À la Coupe d’Afrique des Nations 2025 au Maroc, un homme, immobile et silencieux au milieu de tribunes bouillonnantes, a capté l’attention du public et des caméras. Michel Kuka Mboladinga, supporter des Léopards de la République démocratique du Congo, s’est imposé comme l’un des symboles les plus marquants de cette CAN, transformant les gradins en un espace de mémoire, d’art et d’engagement politique.
Dans les stades de Rabat, Tanger ou Casablanca, là où les chants, les drapeaux et les danses donnent à la CAN toute sa ferveur populaire, une silhouette tranche par son immobilité. Debout pendant toute la durée des matchs de la RDC, bras levé, regard fixe, Michel Kuka Mboladinga ne crie pas, ne chante pas, ne bouge presque pas. Et pourtant, il est devenu l’un des visages les plus reconnaissables du tournoi.
Surnommé « Lumumba » ou encore « le petit-fils de Patrice Emery Lumumba », ce supporter congolais rend, par son attitude, un hommage explicite au héros de l’indépendance congolaise, assassiné en 1961. Sa posture reproduit fidèlement celle de la célèbre statue de Patrice Lumumba érigée à Kinshasa, symbole de dignité, de résistance et d’émancipation africaine.
Loin d’un simple folklore de tribune, le geste de Michel Kuka relève d’une performance consciente et assumée.

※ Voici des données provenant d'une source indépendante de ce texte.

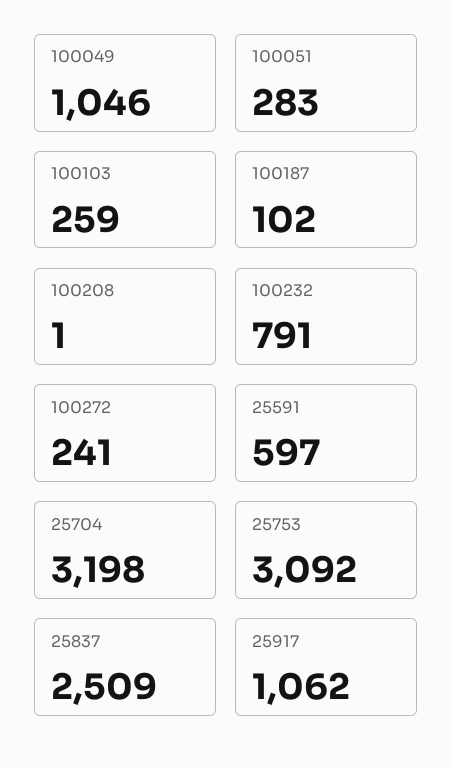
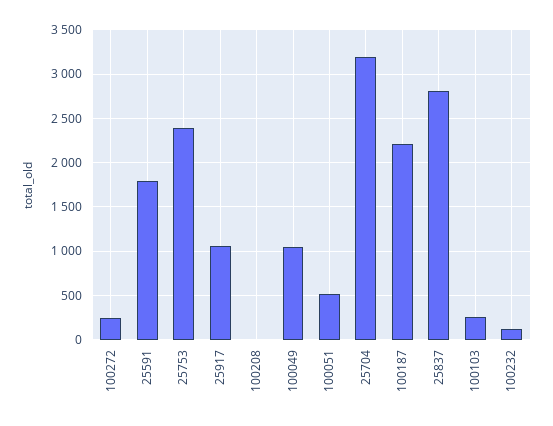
  {
    "100049": 1046,
-   "100051": 283,
+   "100051": 500,
    "100103": 259,
-   "100187": 102,
+   "100187": 2200,
    "100208": 1,
-   "100232": 791,
+   "100232": 100,
    "100272": 241,
-   "25591": 597,
+   "25591": 1800,
    "25704": 3198,
-   "25753": 3092,
+   "25753": 2400,
-   "25837": 2509,
+   "25837": 2800,
    "25917": 1062
  }

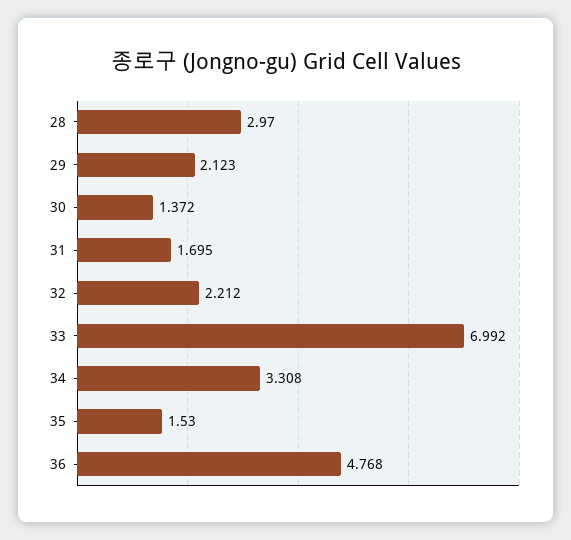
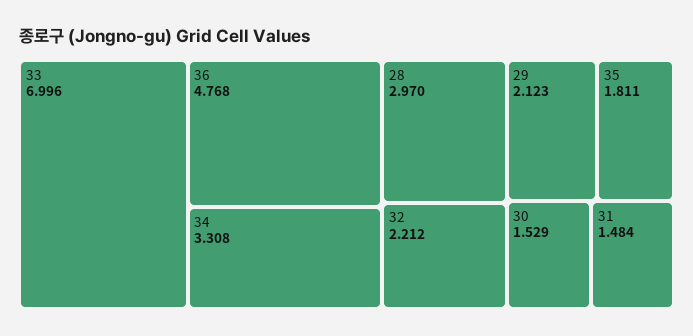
  {
    "28": 2.97,
    "29": 2.123,
-   "30": 1.372,
+   "30": 1.529,
-   "31": 1.695,
+   "31": 1.484,
    "32": 2.212,
-   "33": 6.992,
+   "33": 6.996,
    "34": 3.308,
-   "35": 1.53,
+   "35": 1.811,
    "36": 4.768
  }

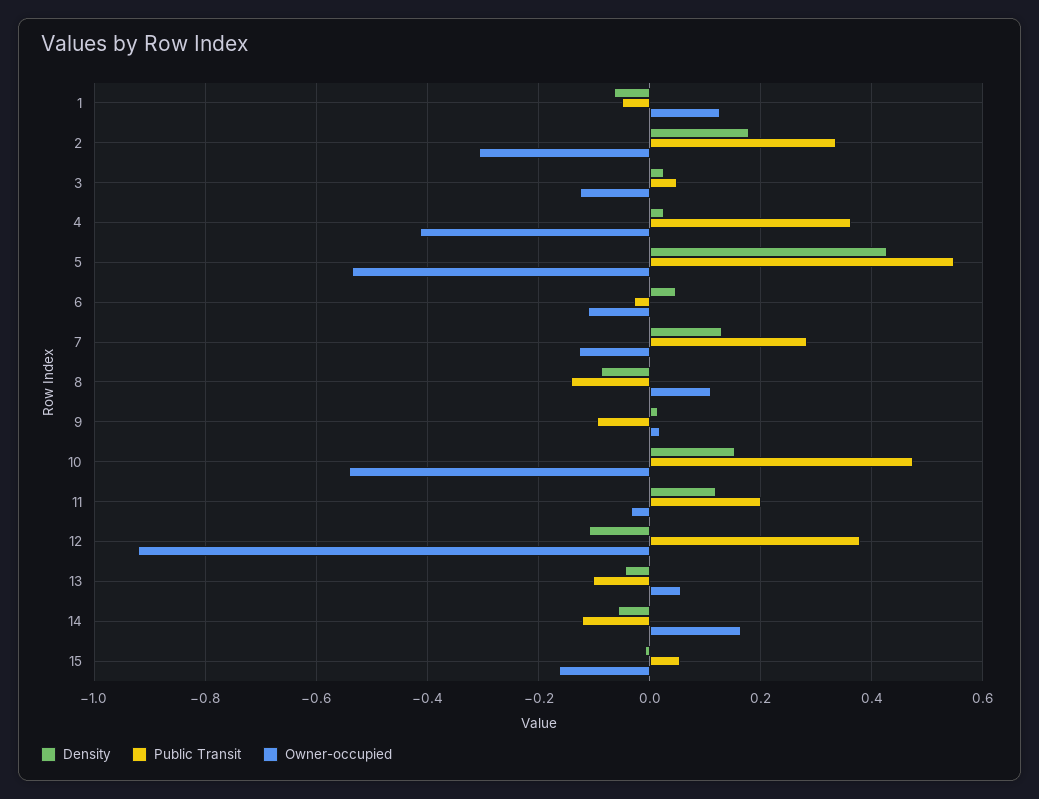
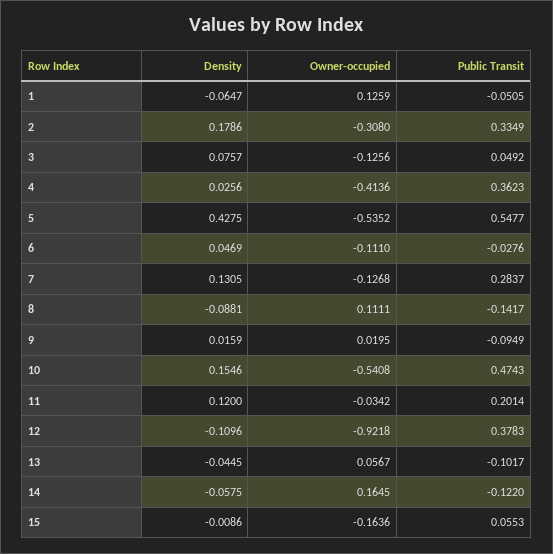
  {
    "Density": {
      "1": -0.0647,
      "2": 0.1786,
-     "3": 0.02,
+     "3": 0.0757,
      "4": 0.0256,
      "5": 0.4275,
      "6": 0.0469,
      "7": 0.1305,
      "8": -0.0881,
      "9": 0.0159,
      "10": 0.1546,
      "11": 0.12,
      "12": -0.1096,
      "13": -0.0445,
      "14": -0.0575,
      "15": -0.0086
    },
    "Public Transit": {
      "1": -0.0505,
      "2": 0.3349,
      "3": 0.0492,
      "4": 0.3623,
      "5": 0.5477,
      "6": -0.0276,
      "7": 0.2837,
      "8": -0.1417,
      "9": -0.0949,
      "10": 0.4743,
      "11": 0.2014,
      "12": 0.3783,
      "13": -0.1017,
      "14": -0.122,
      "15": 0.0553
    },
    "Owner-occupied": {
      "1": 0.1259,
      "2": -0.308,
      "3": -0.1256,
      "4": -0.4136,
      "5": -0.5352,
      "6": -0.111,
      "7": -0.1268,
      "8": 0.1111,
      "9": 0.0195,
      "10": -0.5408,
      "11": -0.0342,
      "12": -0.9218,
      "13": 0.0567,
      "14": 0.1645,
      "15": -0.1636
    }
  }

Adoptée depuis 2013, bien avant la CAN 2025, cette mise en scène est répétée à chaque rencontre des Léopards, qu’il s’agisse de matchs de qualification ou de grandes compétitions continentales. Face au Sénégal, au Botswana ou lors des affiches les plus médiatisées, il reste fidèle à son rituel.
Vêtu d’un costume élégant, lunettes soigneusement ajustées et coiffure soignée, Michel Kuka incarne une certaine idée de la dignité africaine, directement inspirée du combat et de l’héritage de Patrice Lumumba. À travers le football, il rappelle que la mémoire politique et historique du continent peut aussi s’exprimer dans les espaces populaires, loin des discours officiels.
À la CAN 2025, son image a fait le tour du monde. Relayée massivement sur les réseaux sociaux et reprise par de nombreux médias internationaux, la figure de l’« homme immobile » est devenue virale. Dans un contraste saisissant avec l’agitation des tribunes, son silence s’impose comme un langage, son immobilité comme un message.
Il ne s’anime qu’au coup de sifflet final, levant brièvement les bras ou communiant avec les supporters congolais, rappelant que le football demeure avant tout une fête collective. Cette sobriété renforce encore la portée symbolique de sa présence.
Alors que la RDC poursuit son parcours dans la compétition, Michel Kuka Mboladinga prévoit de renouveler son hommage lors des phases à élimination directe, notamment lors des huitièmes de finale annoncés face à l’Algérie. Plus qu’un simple supporter, il s’impose désormais comme une figure culturelle et mémorielle de la CAN 2025, illustrant la capacité du football africain à porter, au-delà du sport, une histoire, une identité et une conscience collective.